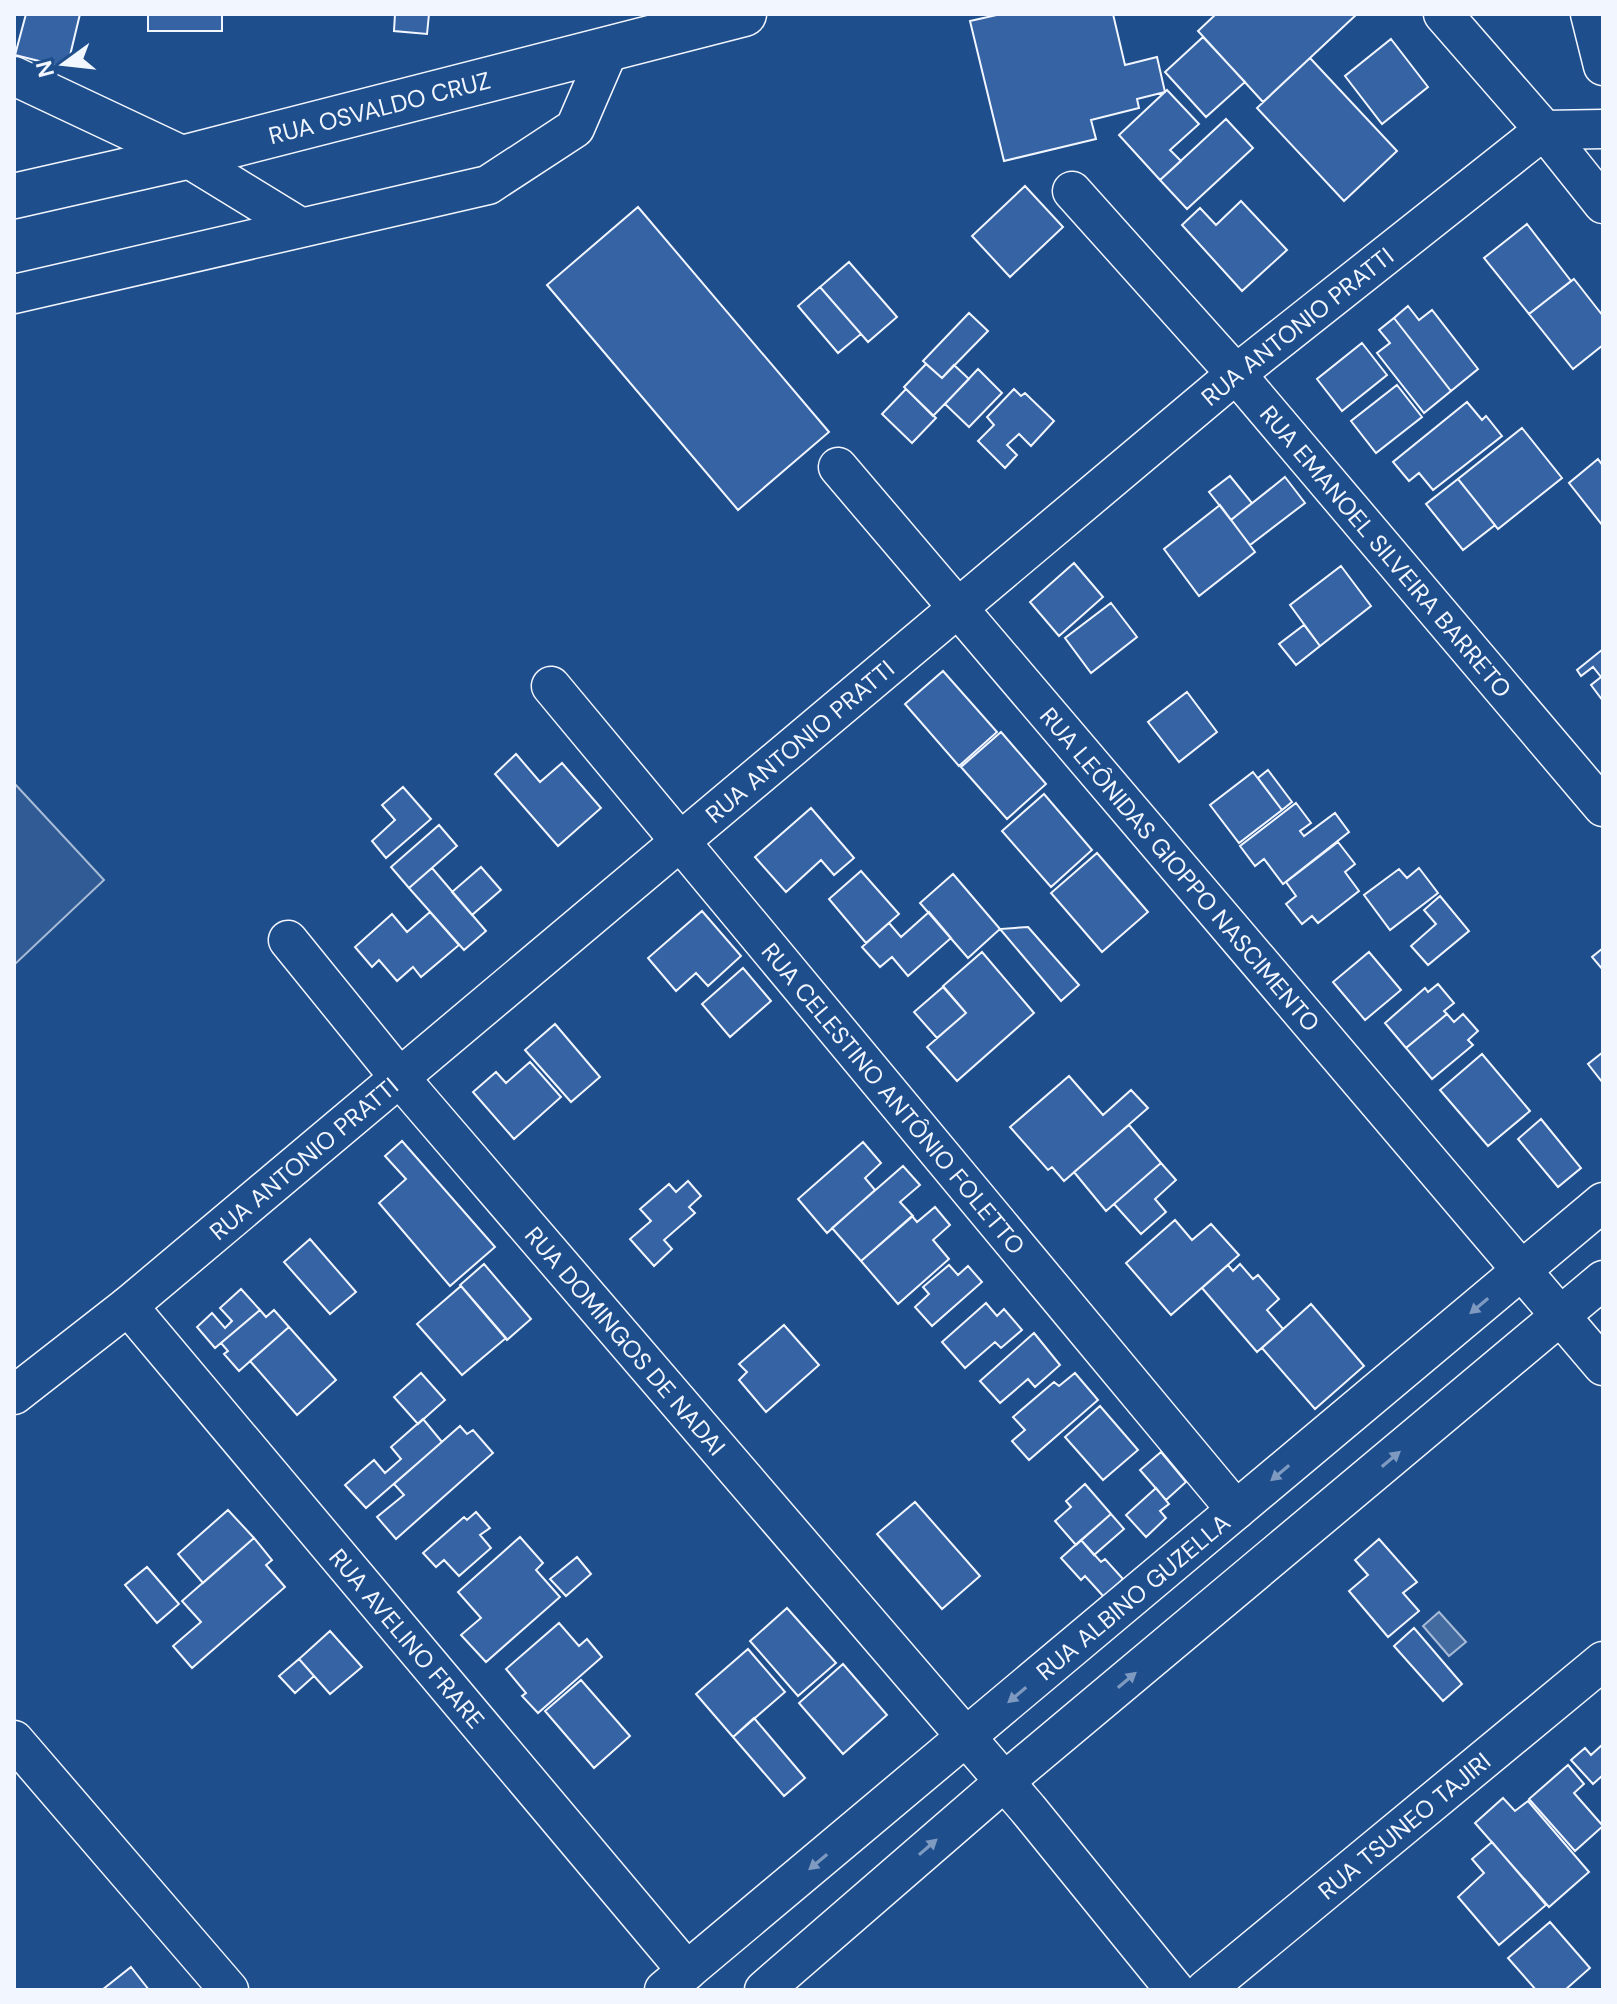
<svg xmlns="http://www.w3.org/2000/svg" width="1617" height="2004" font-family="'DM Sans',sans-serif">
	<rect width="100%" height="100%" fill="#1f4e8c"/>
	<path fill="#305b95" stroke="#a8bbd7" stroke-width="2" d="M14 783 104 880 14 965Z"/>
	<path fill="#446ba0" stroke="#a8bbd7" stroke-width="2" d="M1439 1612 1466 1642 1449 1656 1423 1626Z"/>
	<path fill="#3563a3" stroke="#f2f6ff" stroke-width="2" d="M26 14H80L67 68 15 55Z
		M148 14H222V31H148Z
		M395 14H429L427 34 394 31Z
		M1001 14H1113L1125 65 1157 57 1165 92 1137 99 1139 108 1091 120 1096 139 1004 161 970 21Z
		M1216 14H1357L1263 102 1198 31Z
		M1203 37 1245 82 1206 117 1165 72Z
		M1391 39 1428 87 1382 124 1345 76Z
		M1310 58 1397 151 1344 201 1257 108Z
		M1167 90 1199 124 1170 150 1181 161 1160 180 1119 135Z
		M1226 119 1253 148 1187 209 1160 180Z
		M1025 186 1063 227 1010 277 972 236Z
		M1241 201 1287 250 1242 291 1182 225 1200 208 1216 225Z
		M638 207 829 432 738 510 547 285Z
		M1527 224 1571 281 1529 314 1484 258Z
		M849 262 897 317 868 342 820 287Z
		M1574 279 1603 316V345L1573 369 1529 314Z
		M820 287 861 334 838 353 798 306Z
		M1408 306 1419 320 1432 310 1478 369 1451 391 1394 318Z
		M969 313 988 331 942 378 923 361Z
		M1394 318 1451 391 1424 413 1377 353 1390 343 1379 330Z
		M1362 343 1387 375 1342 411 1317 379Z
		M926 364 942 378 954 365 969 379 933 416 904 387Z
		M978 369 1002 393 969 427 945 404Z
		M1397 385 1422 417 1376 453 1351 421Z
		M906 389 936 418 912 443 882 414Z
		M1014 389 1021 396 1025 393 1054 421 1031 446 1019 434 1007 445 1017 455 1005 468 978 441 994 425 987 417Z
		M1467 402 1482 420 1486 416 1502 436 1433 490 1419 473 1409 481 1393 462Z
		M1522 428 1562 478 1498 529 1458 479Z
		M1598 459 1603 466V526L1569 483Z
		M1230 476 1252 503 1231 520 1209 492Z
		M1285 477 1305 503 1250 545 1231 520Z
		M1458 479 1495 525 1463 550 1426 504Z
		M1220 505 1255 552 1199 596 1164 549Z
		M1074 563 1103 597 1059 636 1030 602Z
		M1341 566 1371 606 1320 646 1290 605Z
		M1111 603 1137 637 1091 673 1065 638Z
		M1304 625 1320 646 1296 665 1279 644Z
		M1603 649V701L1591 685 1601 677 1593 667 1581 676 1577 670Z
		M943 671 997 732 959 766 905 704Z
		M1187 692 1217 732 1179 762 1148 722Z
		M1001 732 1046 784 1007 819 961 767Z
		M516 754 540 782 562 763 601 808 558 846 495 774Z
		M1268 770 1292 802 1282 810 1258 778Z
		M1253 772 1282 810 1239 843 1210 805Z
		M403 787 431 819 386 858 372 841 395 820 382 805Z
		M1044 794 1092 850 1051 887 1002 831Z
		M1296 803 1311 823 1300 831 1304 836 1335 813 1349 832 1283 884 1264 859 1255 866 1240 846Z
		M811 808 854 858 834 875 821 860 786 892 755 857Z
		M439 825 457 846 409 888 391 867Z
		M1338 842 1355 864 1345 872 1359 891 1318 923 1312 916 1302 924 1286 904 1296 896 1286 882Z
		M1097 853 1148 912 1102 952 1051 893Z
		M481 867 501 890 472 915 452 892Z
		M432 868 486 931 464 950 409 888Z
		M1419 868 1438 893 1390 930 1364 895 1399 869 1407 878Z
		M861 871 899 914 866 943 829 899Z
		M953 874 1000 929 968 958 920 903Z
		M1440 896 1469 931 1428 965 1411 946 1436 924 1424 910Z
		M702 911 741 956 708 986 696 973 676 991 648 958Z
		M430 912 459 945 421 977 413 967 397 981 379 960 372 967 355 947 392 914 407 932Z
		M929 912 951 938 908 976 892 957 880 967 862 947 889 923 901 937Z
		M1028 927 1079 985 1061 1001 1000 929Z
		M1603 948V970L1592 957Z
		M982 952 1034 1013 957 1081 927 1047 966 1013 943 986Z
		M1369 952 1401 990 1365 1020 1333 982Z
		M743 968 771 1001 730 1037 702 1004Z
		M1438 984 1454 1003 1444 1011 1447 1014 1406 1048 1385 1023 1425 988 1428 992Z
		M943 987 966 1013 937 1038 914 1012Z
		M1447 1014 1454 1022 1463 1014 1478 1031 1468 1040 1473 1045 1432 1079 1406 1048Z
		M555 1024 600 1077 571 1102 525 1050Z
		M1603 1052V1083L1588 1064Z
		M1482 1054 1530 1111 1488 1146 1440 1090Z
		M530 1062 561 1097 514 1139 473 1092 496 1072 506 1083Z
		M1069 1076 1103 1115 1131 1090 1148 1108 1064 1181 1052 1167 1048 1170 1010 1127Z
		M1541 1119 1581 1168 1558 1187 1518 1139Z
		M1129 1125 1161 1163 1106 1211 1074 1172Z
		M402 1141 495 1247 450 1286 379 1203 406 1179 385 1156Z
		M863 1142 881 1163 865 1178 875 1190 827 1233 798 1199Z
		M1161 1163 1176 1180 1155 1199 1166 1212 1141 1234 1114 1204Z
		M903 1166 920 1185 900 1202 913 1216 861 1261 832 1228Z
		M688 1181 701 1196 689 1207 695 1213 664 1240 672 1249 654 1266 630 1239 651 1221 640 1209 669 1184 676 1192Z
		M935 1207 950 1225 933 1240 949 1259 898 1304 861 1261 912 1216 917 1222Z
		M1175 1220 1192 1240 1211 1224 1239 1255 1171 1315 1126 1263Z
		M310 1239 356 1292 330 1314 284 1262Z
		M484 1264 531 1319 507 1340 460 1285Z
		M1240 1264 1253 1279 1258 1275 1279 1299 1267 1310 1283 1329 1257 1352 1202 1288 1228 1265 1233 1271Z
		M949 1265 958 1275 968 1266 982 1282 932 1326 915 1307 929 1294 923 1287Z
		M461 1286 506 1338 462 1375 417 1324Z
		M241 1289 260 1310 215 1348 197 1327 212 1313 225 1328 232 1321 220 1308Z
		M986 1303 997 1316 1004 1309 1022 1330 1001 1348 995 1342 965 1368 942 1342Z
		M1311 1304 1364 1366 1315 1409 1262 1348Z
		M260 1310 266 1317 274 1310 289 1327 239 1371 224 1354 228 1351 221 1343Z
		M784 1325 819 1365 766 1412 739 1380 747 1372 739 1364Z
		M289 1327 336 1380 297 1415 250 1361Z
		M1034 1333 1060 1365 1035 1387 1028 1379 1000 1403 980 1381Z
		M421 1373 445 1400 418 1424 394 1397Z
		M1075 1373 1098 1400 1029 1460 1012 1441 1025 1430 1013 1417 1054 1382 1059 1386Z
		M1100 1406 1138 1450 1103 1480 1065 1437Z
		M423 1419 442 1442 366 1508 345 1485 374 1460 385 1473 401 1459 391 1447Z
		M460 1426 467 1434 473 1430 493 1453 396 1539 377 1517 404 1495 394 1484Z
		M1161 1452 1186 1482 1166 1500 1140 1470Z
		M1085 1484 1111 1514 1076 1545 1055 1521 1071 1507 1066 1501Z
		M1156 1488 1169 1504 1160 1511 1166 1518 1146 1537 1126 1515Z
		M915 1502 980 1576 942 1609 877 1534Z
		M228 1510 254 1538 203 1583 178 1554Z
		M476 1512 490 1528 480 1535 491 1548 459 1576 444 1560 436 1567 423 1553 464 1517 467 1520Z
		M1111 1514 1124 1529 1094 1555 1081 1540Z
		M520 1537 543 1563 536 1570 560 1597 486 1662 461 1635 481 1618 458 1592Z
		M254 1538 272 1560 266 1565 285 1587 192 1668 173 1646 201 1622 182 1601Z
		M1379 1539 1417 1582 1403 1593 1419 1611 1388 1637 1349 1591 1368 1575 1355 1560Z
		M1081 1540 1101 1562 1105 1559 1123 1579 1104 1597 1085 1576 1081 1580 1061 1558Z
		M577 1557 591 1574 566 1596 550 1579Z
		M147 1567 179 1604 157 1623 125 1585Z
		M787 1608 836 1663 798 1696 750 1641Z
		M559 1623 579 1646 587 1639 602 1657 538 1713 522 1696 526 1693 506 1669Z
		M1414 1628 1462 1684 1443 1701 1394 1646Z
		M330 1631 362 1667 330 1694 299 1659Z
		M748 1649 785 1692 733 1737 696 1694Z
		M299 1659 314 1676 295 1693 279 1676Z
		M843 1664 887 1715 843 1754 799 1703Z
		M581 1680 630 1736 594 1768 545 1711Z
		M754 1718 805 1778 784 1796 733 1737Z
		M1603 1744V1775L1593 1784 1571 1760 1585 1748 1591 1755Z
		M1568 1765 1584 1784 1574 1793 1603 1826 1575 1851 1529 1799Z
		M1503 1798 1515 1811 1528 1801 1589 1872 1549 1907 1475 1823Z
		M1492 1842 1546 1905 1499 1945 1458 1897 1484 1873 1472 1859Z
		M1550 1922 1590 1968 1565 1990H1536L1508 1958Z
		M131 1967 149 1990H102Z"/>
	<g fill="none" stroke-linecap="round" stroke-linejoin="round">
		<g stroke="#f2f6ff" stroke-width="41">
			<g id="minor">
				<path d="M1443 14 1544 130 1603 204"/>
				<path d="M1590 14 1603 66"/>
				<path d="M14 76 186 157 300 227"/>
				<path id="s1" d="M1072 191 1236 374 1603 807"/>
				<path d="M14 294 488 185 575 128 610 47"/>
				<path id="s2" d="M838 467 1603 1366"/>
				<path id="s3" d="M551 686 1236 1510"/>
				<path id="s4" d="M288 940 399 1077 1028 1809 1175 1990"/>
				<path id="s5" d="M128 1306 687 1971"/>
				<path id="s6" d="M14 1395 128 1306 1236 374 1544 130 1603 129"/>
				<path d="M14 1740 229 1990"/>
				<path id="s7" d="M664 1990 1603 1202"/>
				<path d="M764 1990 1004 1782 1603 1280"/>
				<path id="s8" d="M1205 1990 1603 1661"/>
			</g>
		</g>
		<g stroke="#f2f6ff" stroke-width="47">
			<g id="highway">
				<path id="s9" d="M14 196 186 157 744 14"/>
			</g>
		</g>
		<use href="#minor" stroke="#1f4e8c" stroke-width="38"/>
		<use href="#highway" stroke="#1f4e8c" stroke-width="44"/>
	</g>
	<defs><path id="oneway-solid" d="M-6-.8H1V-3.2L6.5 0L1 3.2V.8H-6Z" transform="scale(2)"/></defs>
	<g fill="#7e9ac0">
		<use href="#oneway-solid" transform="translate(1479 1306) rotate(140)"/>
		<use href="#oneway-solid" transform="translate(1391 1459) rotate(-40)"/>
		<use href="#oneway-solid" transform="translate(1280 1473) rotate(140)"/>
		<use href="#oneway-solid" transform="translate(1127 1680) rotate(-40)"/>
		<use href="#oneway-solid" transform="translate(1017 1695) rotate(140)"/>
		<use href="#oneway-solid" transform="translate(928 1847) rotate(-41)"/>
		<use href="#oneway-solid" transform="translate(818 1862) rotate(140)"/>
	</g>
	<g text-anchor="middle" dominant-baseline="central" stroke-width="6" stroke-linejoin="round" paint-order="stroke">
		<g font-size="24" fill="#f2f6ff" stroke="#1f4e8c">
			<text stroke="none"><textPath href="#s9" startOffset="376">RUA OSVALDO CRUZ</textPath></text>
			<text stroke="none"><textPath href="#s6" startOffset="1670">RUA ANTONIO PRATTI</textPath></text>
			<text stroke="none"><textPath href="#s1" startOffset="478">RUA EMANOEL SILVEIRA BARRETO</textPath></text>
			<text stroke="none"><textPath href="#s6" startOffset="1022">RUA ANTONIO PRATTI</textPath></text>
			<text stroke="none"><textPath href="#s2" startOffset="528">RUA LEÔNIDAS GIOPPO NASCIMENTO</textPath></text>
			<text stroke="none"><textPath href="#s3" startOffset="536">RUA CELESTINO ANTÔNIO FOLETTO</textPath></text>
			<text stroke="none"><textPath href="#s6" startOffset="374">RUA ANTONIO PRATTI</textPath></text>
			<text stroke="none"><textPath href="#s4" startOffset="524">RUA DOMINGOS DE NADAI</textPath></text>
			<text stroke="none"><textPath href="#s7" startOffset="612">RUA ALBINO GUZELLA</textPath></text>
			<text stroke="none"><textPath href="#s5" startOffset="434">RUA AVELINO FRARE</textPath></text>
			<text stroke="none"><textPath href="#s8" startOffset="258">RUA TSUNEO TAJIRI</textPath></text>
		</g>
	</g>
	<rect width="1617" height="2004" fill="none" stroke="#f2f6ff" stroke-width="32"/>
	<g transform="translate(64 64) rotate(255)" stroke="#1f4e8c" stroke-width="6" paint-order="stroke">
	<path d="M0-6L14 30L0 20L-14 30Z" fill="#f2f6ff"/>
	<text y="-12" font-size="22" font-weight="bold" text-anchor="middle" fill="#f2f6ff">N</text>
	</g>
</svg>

★ ★ ★

> [PROBLEM TO WORK ON]: State the number of lines in the material holding the word "size". Add nothing else.

> [EXPECTED ANSWER]: 2